Il indique que le sentiment de solitude, la barrière de la langue et la complexité de certaines démarches administratives ont représenté des défis importants.
M. Parfait souligne toutefois l’accueil chaleureux de Grande Prairie : C'est une petite ville, et elle est très accueillante. Elle m'a ouvert beaucoup de portes.
Des organismes prônent la proximité
Le directeur général de l’organisme Canada in Progress, Paul Rovin, indique que l’intégration, la collaboration et l’essor de la communauté francophone restent essentiels pour assurer la vitalité des nouveaux arrivants dans la région.
Tous les organismes francophones sur place essaient de partager et de collaborer afin de mieux servir les immigrants et les francophones à Grande Prairie.

Paul Rovin a déménagé à Grande Prairie en 2014 pour travailler dans le secteur pétrolier.
Photo : Radio-Canada / Charles Delisle
Son organisme à but non lucratif vise à promouvoir la diversité culturelle et à faciliter l’établissement des immigrants francophones en milieu minoritaire.
Il dit observer une hausse de l’immigration francophone dans sa région. Le principal défi, selon lui, reste la barrière de la langue anglaise.

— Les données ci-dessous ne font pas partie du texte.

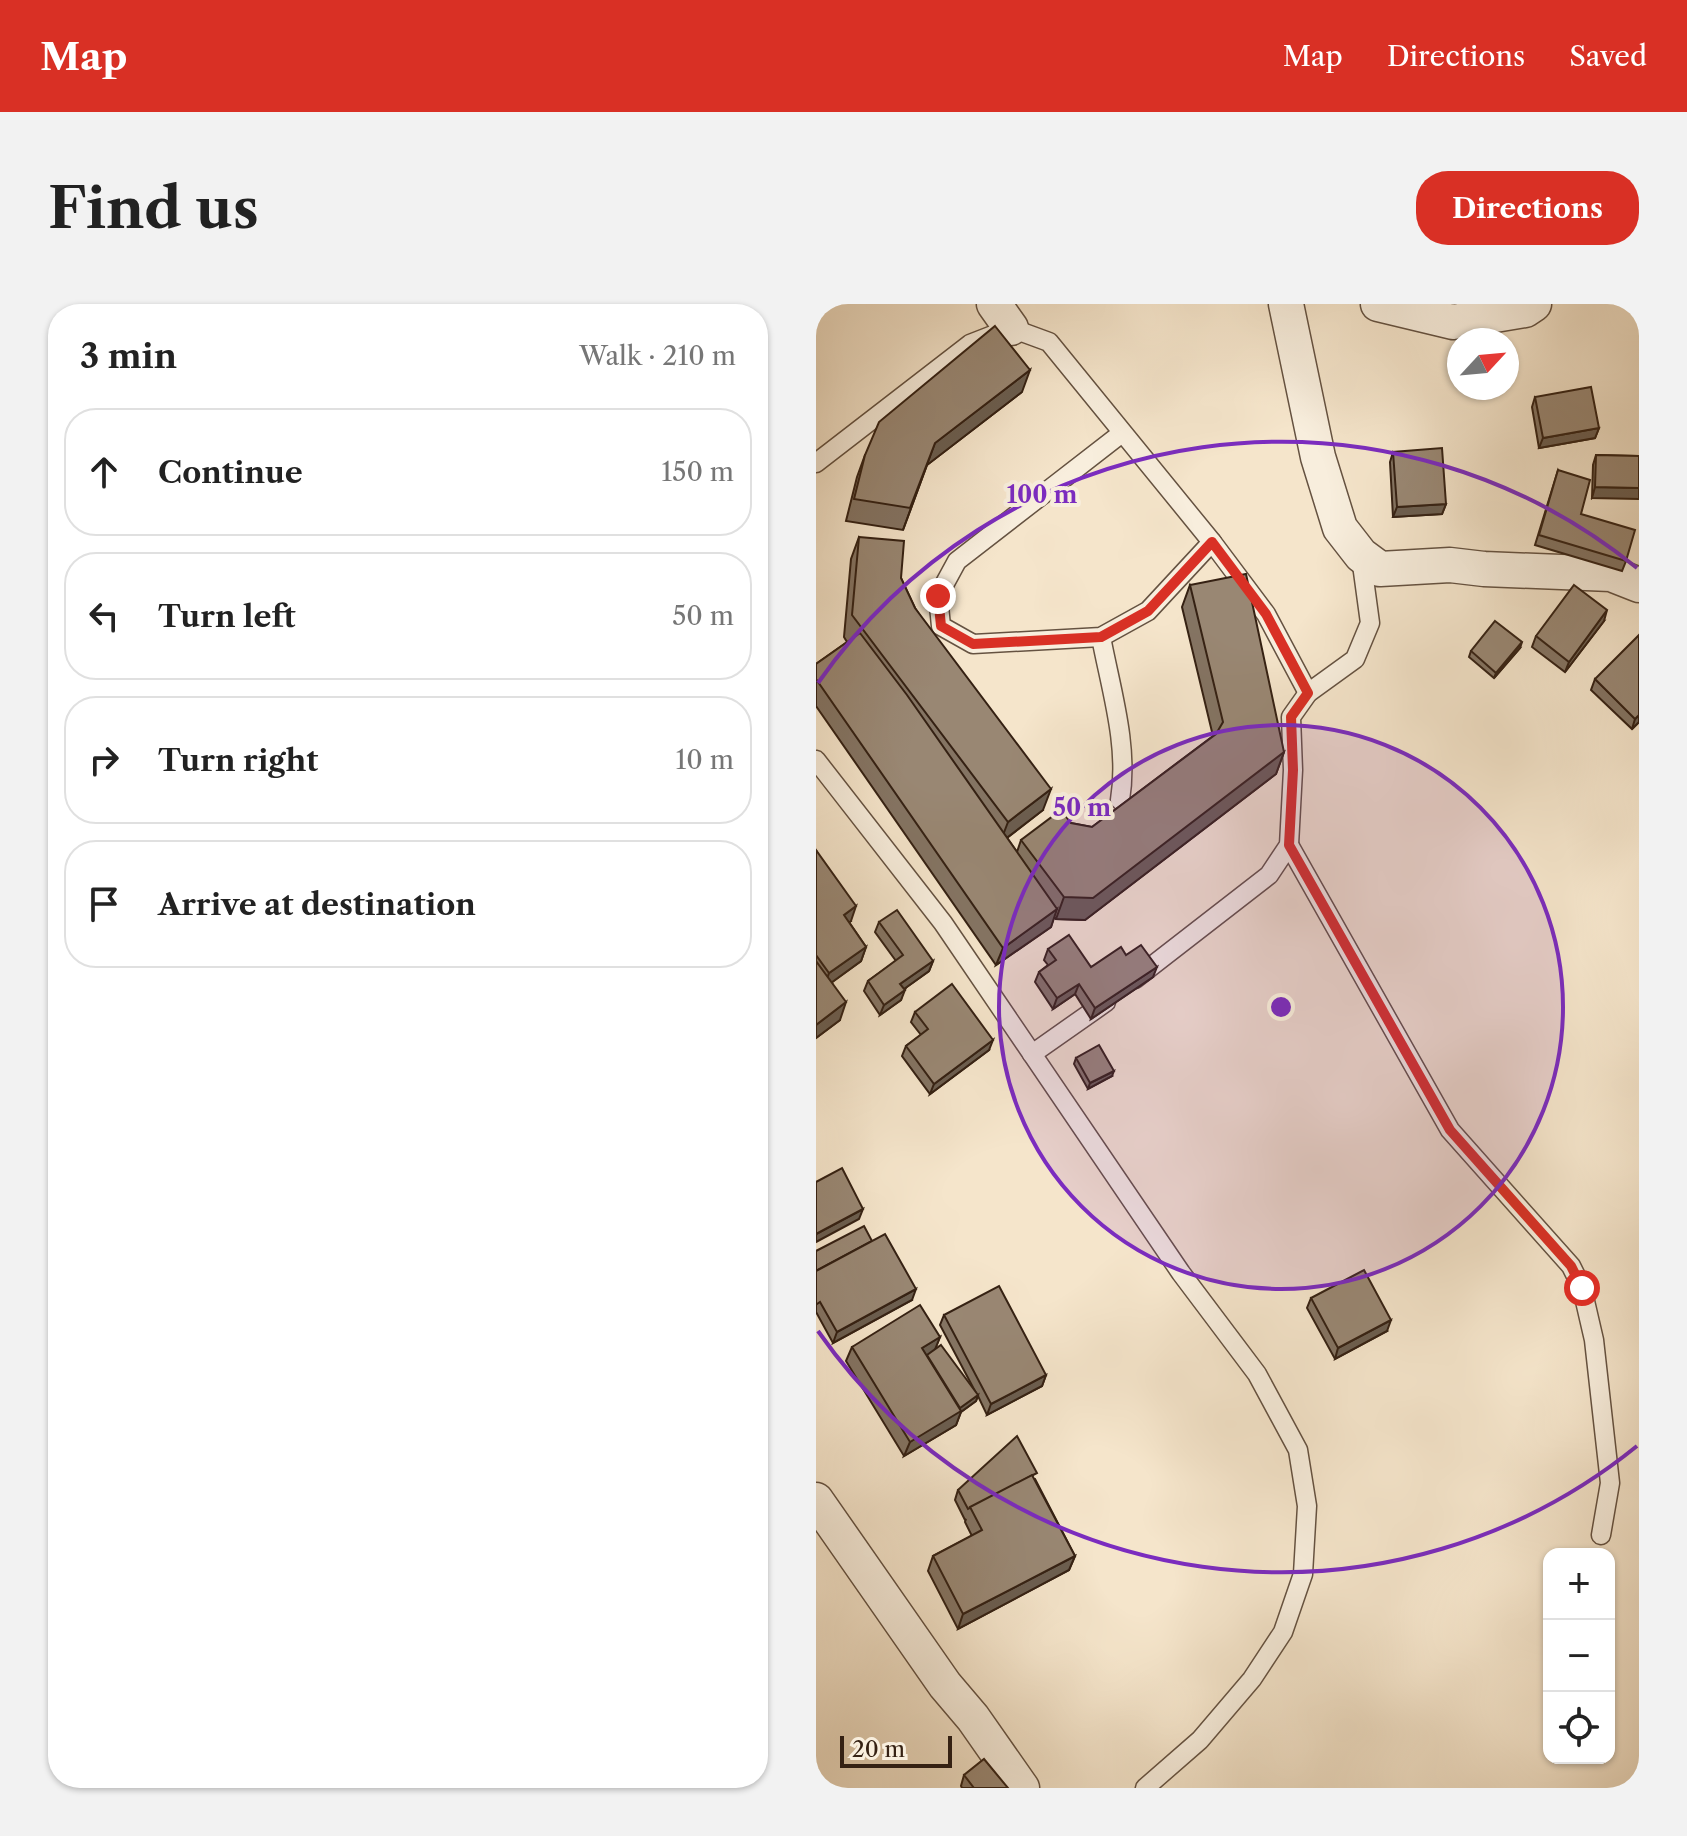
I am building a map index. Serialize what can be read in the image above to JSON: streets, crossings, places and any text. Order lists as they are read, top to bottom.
{
  "scale_bar": "20 m",
  "north": "top right",
  "page": {
    "header": "Map",
    "nav": ["Map", "Directions", "Saved"],
    "buttons": "Directions",
    "title": "Find us",
    "heading": ["3 min", "Walk · 210 m"],
    "list": [
      ["Continue", "150 m"],
      ["Turn left", "50 m"],
      ["Turn right", "10 m"],
      "Arrive at destination"
    ],
    "map_buttons": ["+", "−"],
    "scale": "20 m"
  },
  "rings": ["100 m", "50 m"]
}
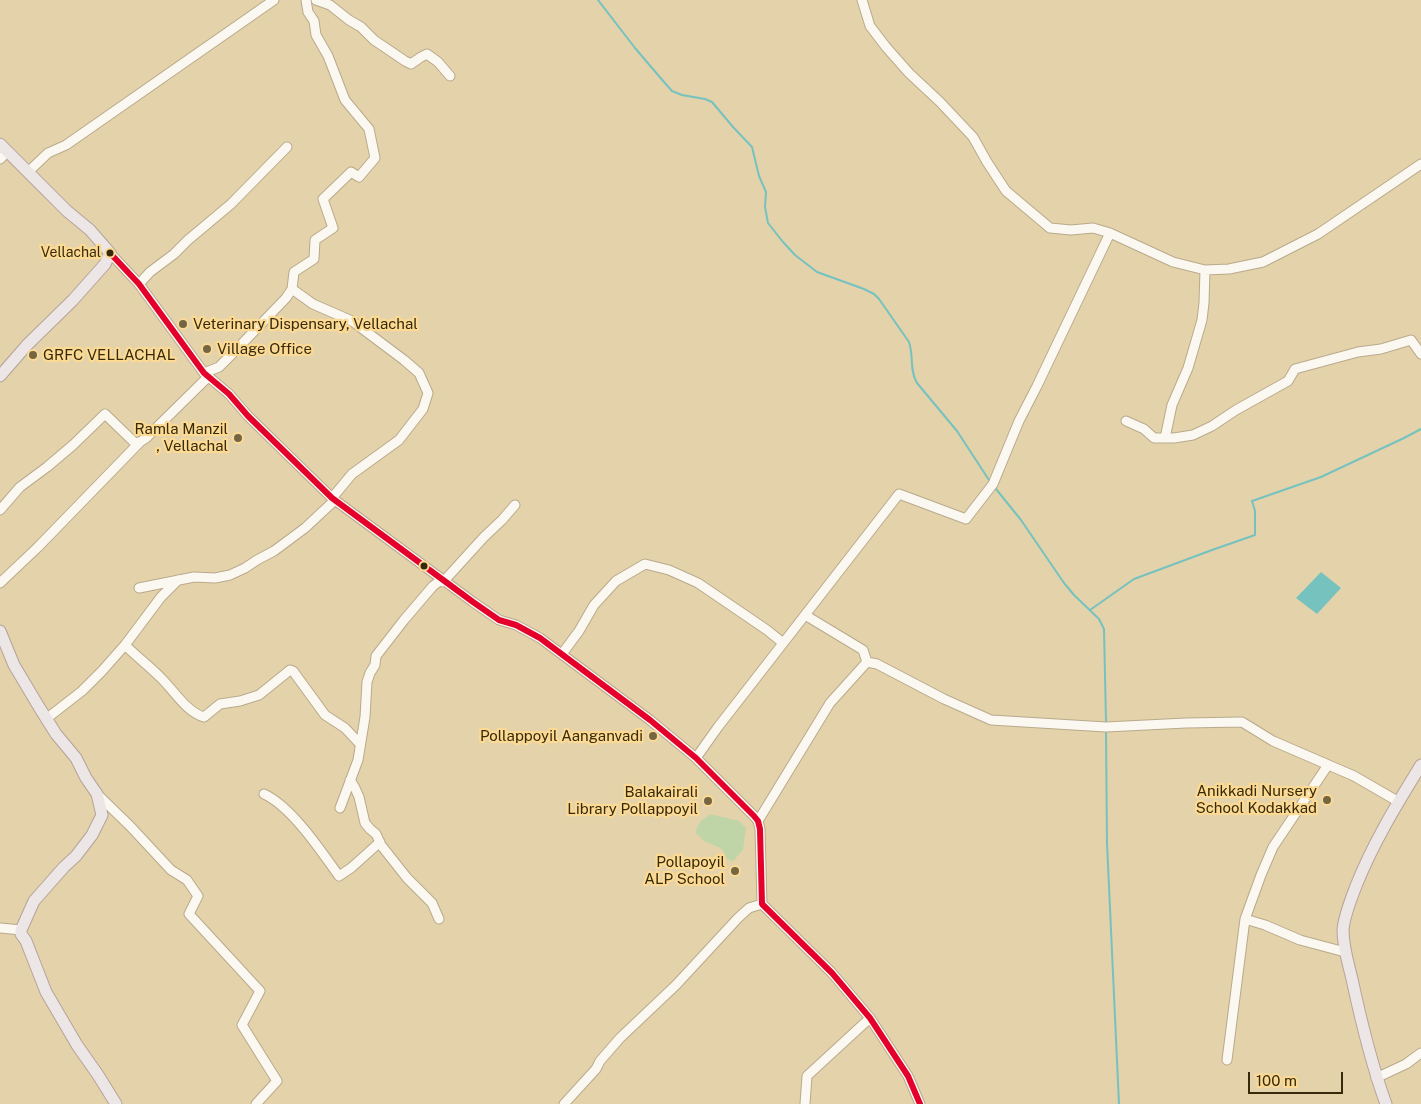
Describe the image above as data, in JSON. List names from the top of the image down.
{
  "places": [
    "Vellachal",
    "Veterinary Dispensary, Vellachal",
    "Village Office",
    "GRFC VELLACHAL",
    "Ramla Manzil , Vellachal",
    "Pollappoyil Aanganvadi",
    "Anikkadi Nursery School Kodakkad",
    "Balakairali Library Pollappoyil",
    "Pollapoyil ALP School"
  ],
  "scale_bar": "100 m"
}
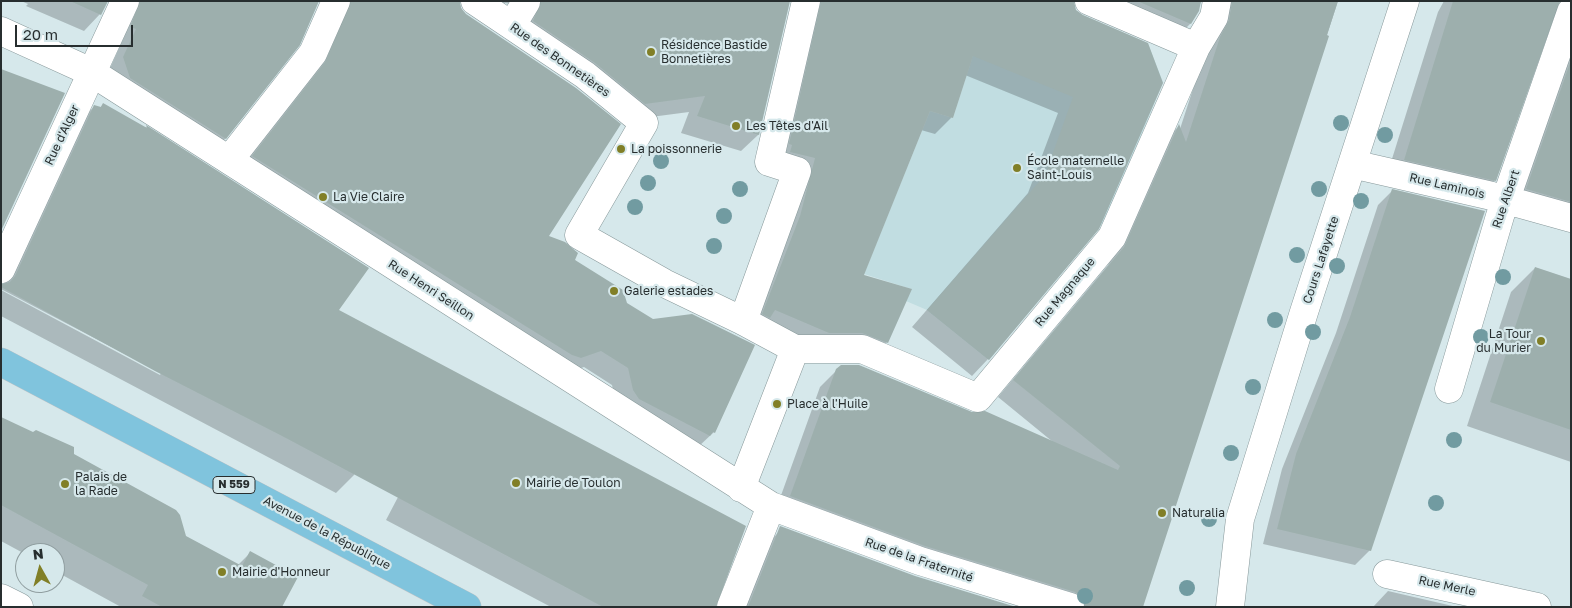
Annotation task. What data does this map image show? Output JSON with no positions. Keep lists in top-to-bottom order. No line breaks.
{"streets":{"main road":["N 559","Avenue de la République"],"street":["Rue des Bonnetières","Rue d'Alger","Rue Laminois","Rue Albert","Cours Lafayette","Rue Henri Seillon","Rue Magnaque","Rue de la Fraternité","Rue Merle"]},"crossings":[["Rue d'Alger","Rue Henri Seillon"],["Rue Laminois","Rue Albert"],["Rue Laminois","Cours Lafayette"],["Rue Henri Seillon","Rue de la Fraternité"]],"places":["Résidence Bastide Bonnetières","Les Têtes d'Ail","La poissonnerie","École maternelle Saint-Louis","La Vie Claire","Galerie estades","La Tour du Murier","Place à l'Huile","Mairie de Toulon","Palais de la Rade","Naturalia","Mairie d'Honneur"],"scale_bar":"20 m","north":"top"}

La seule barrière que les francophones rencontrent, c'est la barrière de la langue. Depuis un moment, nous tentons d’établir des stratégies pour voir comment mieux connecter les employeurs à la clientèle francophone.
À Fort McMurray, la situation est similaire. La conseillère en établissement de la Francophonie canadienne plurielle (FRAP), Patricia Saha, dit avoir reçu des clients qui étaient frustrés en ce qui concerne la question de la langue dans la région.
Pour discuter avec un agent immobilier, il faut parler l’anglais. Pour se rendre à la Municipalité, il faut parler l’anglais. Pour prendre un transport en commun, il faut lire toutes les affiches en anglais.

La FRAP est un organisme à but non lucratif fondé en 2014.
Photo : Radio-Canada / Charles Delisle
Le besoin des francophones d'avoir accès à des services en français n'est plus une question de confort. Ça va au-delà, c'est vraiment un sentiment; [...] ils veulent de l'inclusion, ils veulent de l'équité, ils veulent de l'appartenance.
Selon le recensement de 2021, 13,2 % de la population de Grande Prairie sont des immigrants, soit plus de 8000 personnes. Dans la municipalité régionale de Wood Buffalo, 21,5 % de la population est née à l’étranger.